DATA RECORDS:
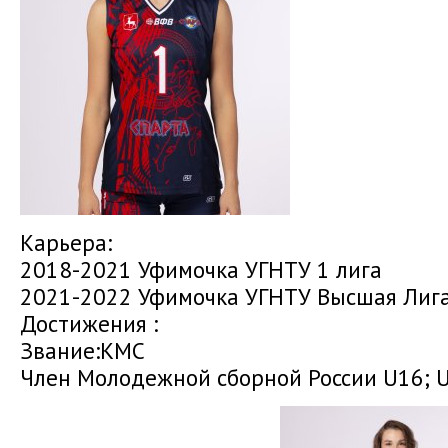
Карьера:
2018-2021 Уфимочка УГНТУ 1 лига
2021-2022 Уфимочка УГНТУ Высшая Лига
Достижения :
Звание:КМС
Член Молодежной сборной России U16; 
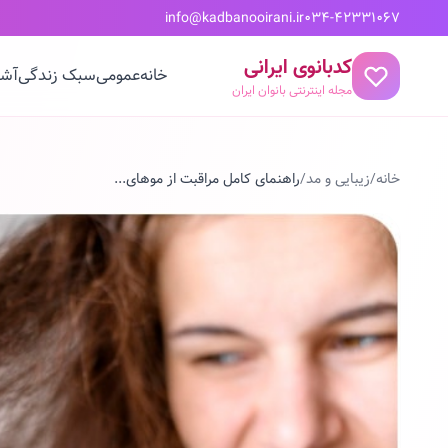
info@kadbanooirani.ir
034-42331067
کدبانوی ایرانی
خانه
عمومی
سبک زندگی
آشپ
مجله اینترنتی بانوان ایران
خانه
/
زیبایی و مد
/
راهنمای کامل مراقبت از موهای...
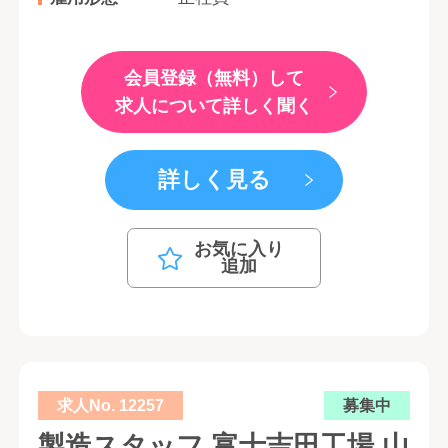
会員登録（無料）して
求人について詳しく聞く
詳しく見る
お気に入り
追加
求人No. 12257
募集中
製造スタッフ 富士吉田工場 山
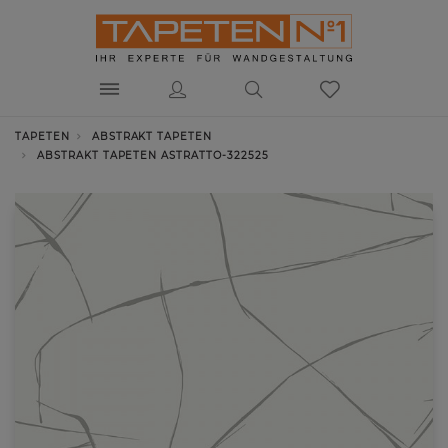
TAPETEN
ABSTRAKT TAPETEN
ABSTRAKT TAPETEN ASTRATTO-322525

TASK OBJECTIVE: Search the material for the word "УГНТУ" and copy each line where it occurs.

OUTPUT BELOW:
2018-2021 Уфимочка УГНТУ 1 лига
2021-2022 Уфимочка УГНТУ Высшая Лига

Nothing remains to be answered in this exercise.